There’s an art to using icons and GIFs in marketing (hint: think diamond rings)
Adam Leibsohn, chief operating officer of Giphy, the largest search platform for GIFs (those short, repetitive video clips) on the Web, may be overreaching a bit when he says that one day soon “we’re not going to communicate through words anymore” on social media and in emails. “We don’t have time for words because they’re not fast enough, nor are they descriptive enough about the things we want to convey.”
Still, considering how ubiquitous GIFs—and to a greater extent, the sticker-like emojis—have become in our daily lives, the sentiment feels vaguely prescient. At the very least, we agree with Leibsohn’s assertion that when you post a perfectly timed visual on Facebook or Instagram, “you make everyone a little happier.” That includes consumers, who not only use emojis and GIFs but also are becoming more tolerant of the ever-blurring line between person-to-person and brand-based messaging online.
Marketers shouldn’t hesitate to utilize the playful tools, says Jennifer Kane, owner of marketing and communications firm Kane Consulting. “You want to talk to people the way they like to be spoken to,” Kane adds. “And if you use emojis and GIFs wisely, you’re being smart by capitalizing on those trends.”
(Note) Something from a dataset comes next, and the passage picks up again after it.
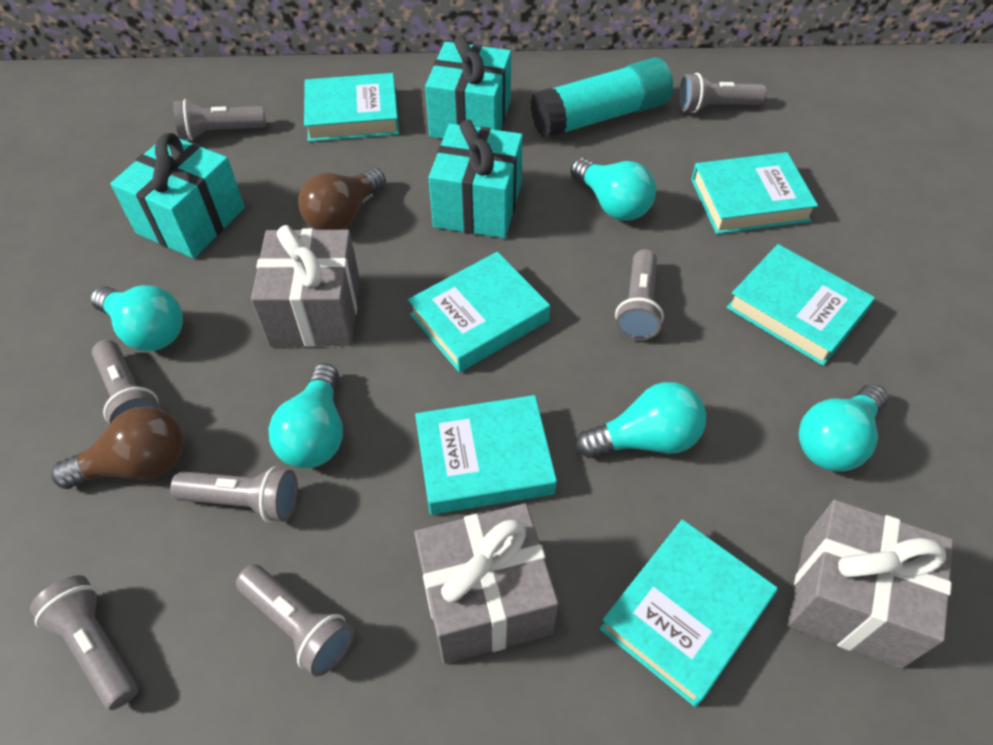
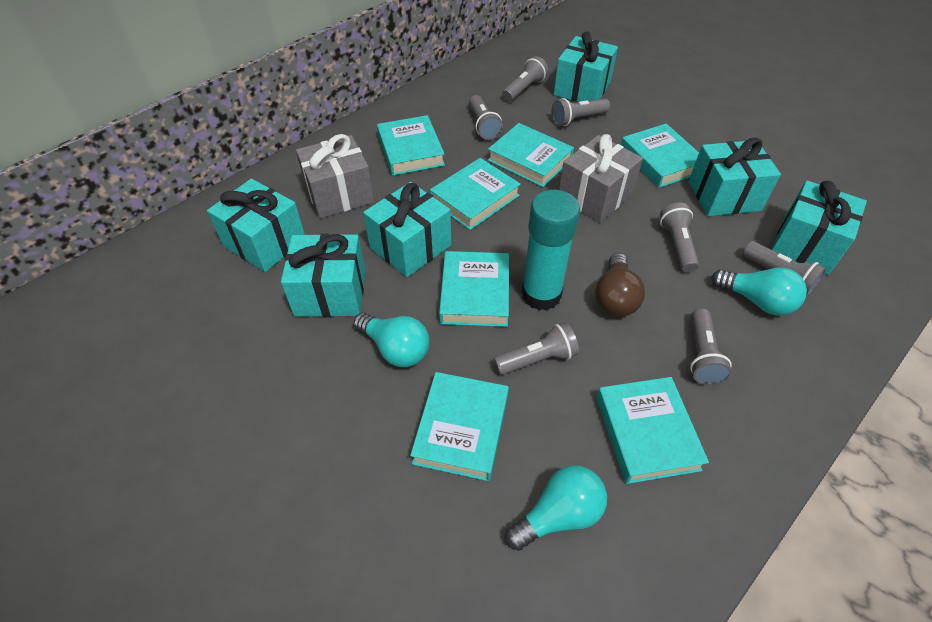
brown light bulb: [51,406,183,489] [298,168,386,230] = 2 -> [595,253,645,317] = 1
grey gift: [251,225,360,347] [414,503,559,664] [787,499,953,669] = 3 -> [296,134,374,218] [559,134,643,223] = 2
turquoise book: [304,73,399,142] [408,252,550,372] [415,395,557,515] [600,519,778,707] [691,152,818,234] [727,244,875,366] = 6 -> [377,115,445,176] [410,372,509,481] [430,158,521,230] [439,251,509,327] [488,123,574,187] [596,377,709,484] [621,123,699,188] = 7
turquoise gift: [110,133,245,258] [425,35,511,139] [429,119,523,238] = 3 -> [207,179,305,272] [281,234,365,317] [363,182,451,277] [554,31,618,102] [688,138,781,216] [771,180,867,275] = 6
turquoise light bulb: [91,285,183,351] [268,363,343,468] [570,158,656,221] [576,382,706,458] [799,384,888,472] = 5 -> [353,313,430,367] [505,465,607,551] [711,267,807,315] = 3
It would be easy to dismiss GIFs and emojis (which translates to “picture characters” in Japanese) as too casual or goofy for business use. But the days of marketing language that feels stiff and formal are over.
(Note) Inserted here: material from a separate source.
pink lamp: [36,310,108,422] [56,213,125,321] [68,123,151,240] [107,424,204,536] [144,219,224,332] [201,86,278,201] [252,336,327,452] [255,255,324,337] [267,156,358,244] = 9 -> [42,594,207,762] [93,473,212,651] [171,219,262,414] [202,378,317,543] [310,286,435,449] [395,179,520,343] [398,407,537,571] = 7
Last Fourth of July, Bud Light tweeted an American flag made entirely out of emojis that went mega-viral. And in May, the social media campaign for Star Wars: The Force Awakens debuted a spate of Star Wars head emojis for public use, created in collaboration with Twitter. Creative marketers are striving to meet consumers where they are online—even if that means posting the occasional funny cat GIF to a feline-loving customer on Instagram.
But using emojis and GIFs “has to be part of a consistent communication style you maintain on social media,” Kane says. And that consistency is most easily achieved through a savvy social media strategy.
“A company that goes there but doesn’t have any engagement shouldn’t bother using [them],” she says. “When that happens, you see a company post a super cute thing that as a user you comment on—and they never talk back to you. That’s not right. And don’t throw something fun at me one day, then start talking to me like you’re reading from an annual report the next day.”
Easy Does It
Ready to experiment with a well-placed GIF or emoji? Start small and aim for the familiar, we’d suggest.
According to a SwiftKey study on emoji use on Twitter, the round yellow faces are the most used, followed by hearts of all colors. And stay away from anything potentially offensive. (The poop-with-eyes emoji is strangely cute, but unusable for most marketers!)
Instead, try inserting a heart emoji where you would usually type out the word love; announce an in-store party with a GIF that shows a celebrity dancing with abandon; text the diamond ring emoji to prospective bridal clients with a note that says, “I have some gorgeous new rings in!”
Above all, never overdo it or “try to co-opt something from the trend that feels inauthentic,” Kane says. In other words, pick your moments—and your happy faces—very carefully.